Query parameters (and corresponding values) are passed to the API via querystrings, as such:

sourcestack-api.com/companies?category=Fashion&export=gsheet

Each query must contain only one of the following search_params:

['name', 'url', 'category', 'uses_product', 'uses_category', 'parent', 'filters']

To combine more than one query parameter, use filters


param name description accepted values default required
name Query on the name of a company, product, SKU, or job str one of
url Query on the url of a company, product, SKU, or job str or comma,sep,str one of
category Query on the category of a company, product, SKU, or job accepted values one of
uses_product Query on companies or jobs that use a specific product str one of
uses_category Query on companies or jobs that use a specific category of product (e.g. if they use a CRM) accepted values one of
parent Query on the parent company of a product, SKU, or job str one of
filters Allows querying on any field - see Advanced Filtering docs accepted values one of
exact Whether the results must exactly match the search_param True or False False optional
fields Specify which data fields to include in the response accepted values default fields optional
order_by Order the response by the values in one or more data fields accepted values None optional
count_only If set to True, the output will be the number of entries, rather than the entries themselves. Setting this to True overrides fields, order_by, export, and limit True or False False optional
export If set, the output will be written to the specified destination instead of returned to the caller ['s3_csv', 'gsheet', 'airtable', 'caller'] caller optional
limit Maximum number of entries to return int 10 optional


Data Fields

You can specify which data fields are returned in a request by providing fields=comma,separated,values:

sourcestack-api.com/jobs?name=Engineer&fields=job_name,hours,post_url


If the fields= querystring is not included in a request, each endpoint will return its default fields:

endpoint default fields
/companies url, company_name, title, categories, tags_matched, tag_categories, last_indexed, status_code
/products product_url, company_url, company_name, product_name, categories
/skus sku_url, domain, sku_name, sku_vendor, company_name, categories, sku_price, variant_count, sku_created_at, last_indexed
/jobs post_url, company_url, job_name, company_name, job_location, hours, department, seniority, remote, tags_matched, tag_categories, last_indexed

Specifying only needed fields will substantially speed up requests and reduce the likelihood of very large requests failing.


Order By

Info

By default, query results will be sorted (but not ordered) by domain, alphabetically.

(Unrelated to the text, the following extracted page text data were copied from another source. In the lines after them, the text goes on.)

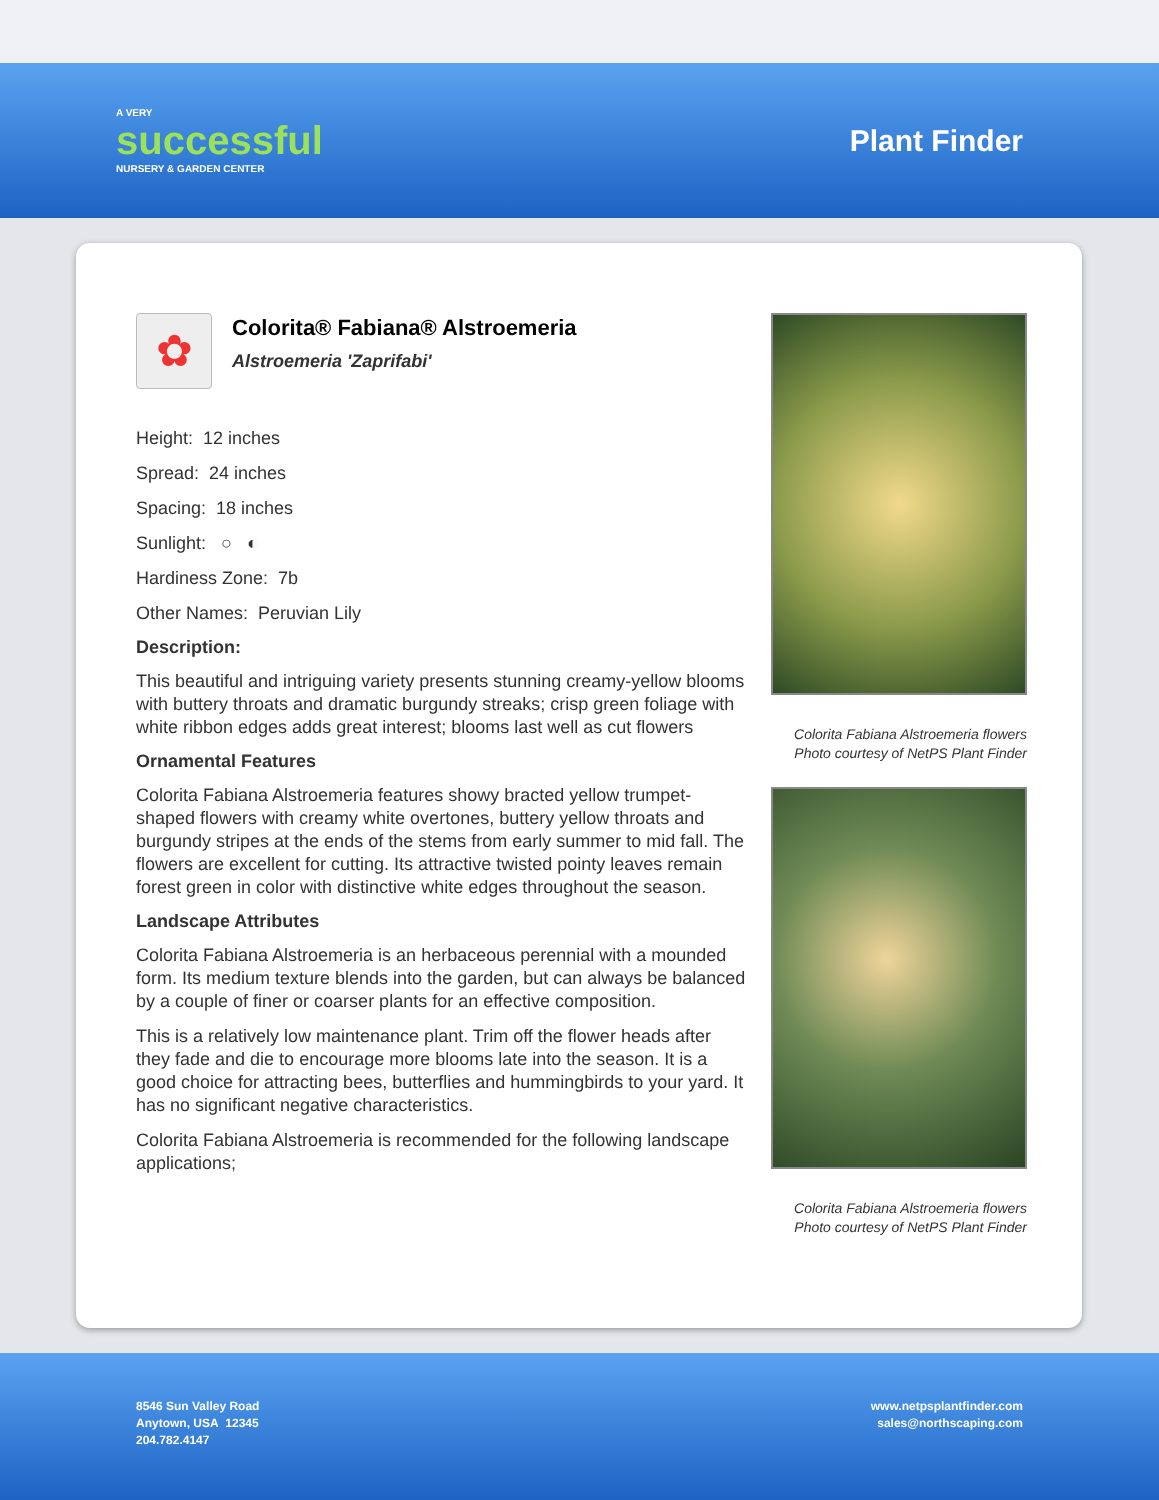A VERY
successful
NURSERY & GARDEN CENTER
Plant Finder
✿
Colorita® Fabiana® Alstroemeria
Alstroemeria 'Zaprifabi'
Height: 12 inches
Spread: 24 inches
Spacing: 18 inches
Sunlight: ○ ◐
Hardiness Zone: 7b
Other Names: Peruvian Lily
Description:
This beautiful and intriguing variety presents stunning creamy-yellow blooms with buttery throats and dramatic burgundy streaks; crisp green foliage with white ribbon edges adds great interest; blooms last well as cut flowers
Ornamental Features
Colorita Fabiana Alstroemeria features showy bracted yellow trumpet-shaped flowers with creamy white overtones, buttery yellow throats and burgundy stripes at the ends of the stems from early summer to mid fall. The flowers are excellent for cutting. Its attractive twisted pointy leaves remain forest green in color with distinctive white edges throughout the season.
Landscape Attributes
Colorita Fabiana Alstroemeria is an herbaceous perennial with a mounded form. Its medium texture blends into the garden, but can always be balanced by a couple of finer or coarser plants for an effective composition.
This is a relatively low maintenance plant. Trim off the flower heads after they fade and die to encourage more blooms late into the season. It is a good choice for attracting bees, butterflies and hummingbirds to your yard. It has no significant negative characteristics.
Colorita Fabiana Alstroemeria is recommended for the following landscape applications;
Colorita Fabiana Alstroemeria flowers
Photo courtesy of NetPS Plant Finder
Colorita Fabiana Alstroemeria flowers
Photo courtesy of NetPS Plant Finder
8546 Sun Valley Road
Anytown, USA 12345
204.782.4147
www.netpsplantfinder.com
sales@northscaping.com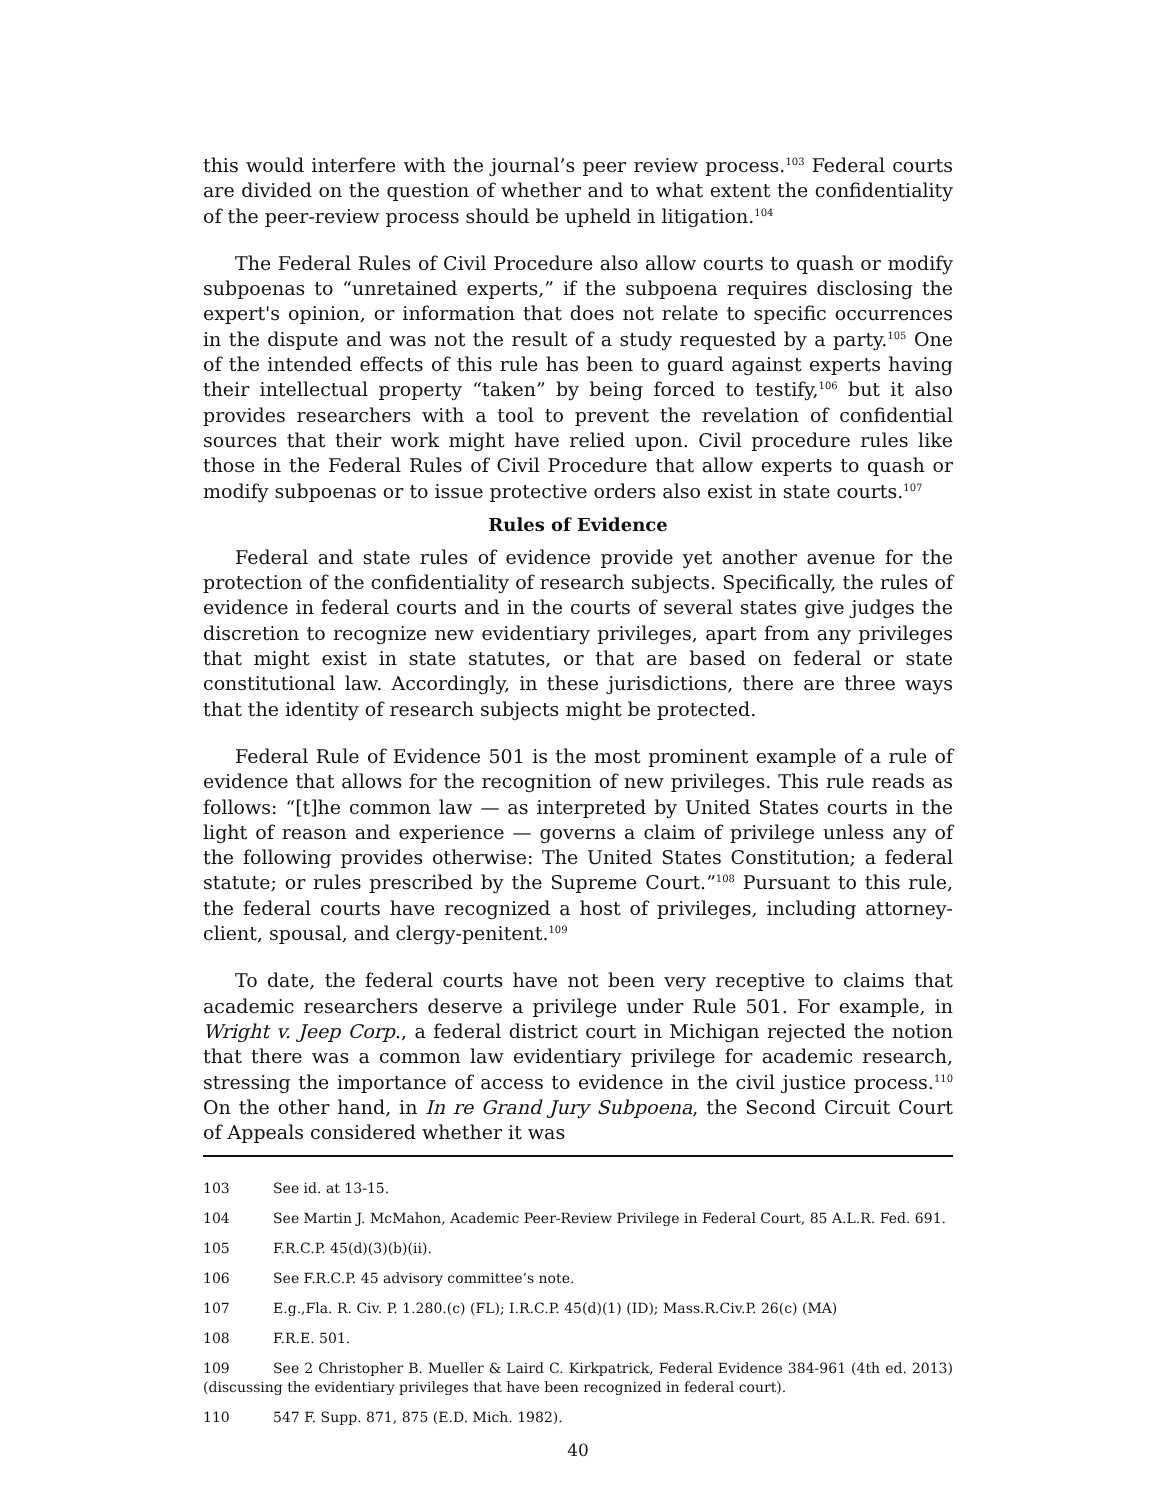this would interfere with the journal’s peer review process.<sup>103</sup> Federal courts are divided on the question of whether and to what extent the confidentiality of the peer-review process should be upheld in litigation.<sup>104</sup>
The Federal Rules of Civil Procedure also allow courts to quash or modify subpoenas to “unretained experts,” if the subpoena requires disclosing the expert's opinion, or information that does not relate to specific occurrences in the dispute and was not the result of a study requested by a party.<sup>105</sup> One of the intended effects of this rule has been to guard against experts having their intellectual property “taken” by being forced to testify,<sup>106</sup> but it also provides researchers with a tool to prevent the revelation of confidential sources that their work might have relied upon. Civil procedure rules like those in the Federal Rules of Civil Procedure that allow experts to quash or modify subpoenas or to issue protective orders also exist in state courts.<sup>107</sup>
Rules of Evidence
Federal and state rules of evidence provide yet another avenue for the protection of the confidentiality of research subjects. Specifically, the rules of evidence in federal courts and in the courts of several states give judges the discretion to recognize new evidentiary privileges, apart from any privileges that might exist in state statutes, or that are based on federal or state constitutional law. Accordingly, in these jurisdictions, there are three ways that the identity of research subjects might be protected.
Federal Rule of Evidence 501 is the most prominent example of a rule of evidence that allows for the recognition of new privileges. This rule reads as follows: “[t]he common law — as interpreted by United States courts in the light of reason and experience — governs a claim of privilege unless any of the following provides otherwise: The United States Constitution; a federal statute; or rules prescribed by the Supreme Court.”<sup>108</sup> Pursuant to this rule, the federal courts have recognized a host of privileges, including attorney-client, spousal, and clergy-penitent.<sup>109</sup>
To date, the federal courts have not been very receptive to claims that academic researchers deserve a privilege under Rule 501. For example, in Wright v. Jeep Corp., a federal district court in Michigan rejected the notion that there was a common law evidentiary privilege for academic research, stressing the importance of access to evidence in the civil justice process.<sup>110</sup> On the other hand, in In re Grand Jury Subpoena, the Second Circuit Court of Appeals considered whether it was
103 See id. at 13-15.
104 See Martin J. McMahon, Academic Peer-Review Privilege in Federal Court, 85 A.L.R. Fed. 691.
105 F.R.C.P. 45(d)(3)(b)(ii).
106 See F.R.C.P. 45 advisory committee’s note.
107 E.g.,Fla. R. Civ. P. 1.280.(c) (FL); I.R.C.P. 45(d)(1) (ID); Mass.R.Civ.P. 26(c) (MA)
108 F.R.E. 501.
109 See 2 Christopher B. Mueller & Laird C. Kirkpatrick, Federal Evidence 384-961 (4th ed. 2013)(discussing the evidentiary privileges that have been recognized in federal court).
110 547 F. Supp. 871, 875 (E.D. Mich. 1982).
40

SourceStack order_by is similar to SQL ORDER BY; it will apply before the limit, and you can set multiple orderings separated by commas:

sourcestack-api.com/companies?name=bakery&exact=False&order_by=Alexa_Rank ASC,Description DESC
As with SQL, you can specify ASC (ascending) or DESC (descending); if neither is provided, the default is DESC

Ordering with DESC, the default, is as follows:

field type example field ordering
text description Z -> A
number alexa_rank 1000000 -> 1
array categories [[y,a], [a,z]] -> [[a,z], [y,a]] (sorts on first item)

Please note that order_by on very large requests may add unacceptably long latency, as ordering is not parallelizable in our system.

Tip

Order By also supports fully randomized ordering - order_by=RANDOM


Multiple URLs

The url search parameter will accept both a single value (url=sourcestack.co), and multiple values separated by commas:

sourcestack-api.com/companies?url=chess.com,sudoku.com

Aim to keep queries below 400 urls per request. If too many values are provided with the url= param, the request will return status code 413 or 414.


In-Data Status Codes

SourceStack data entries have a status_code field which is similar to - but not exactly the same as - standard HTTP status codes.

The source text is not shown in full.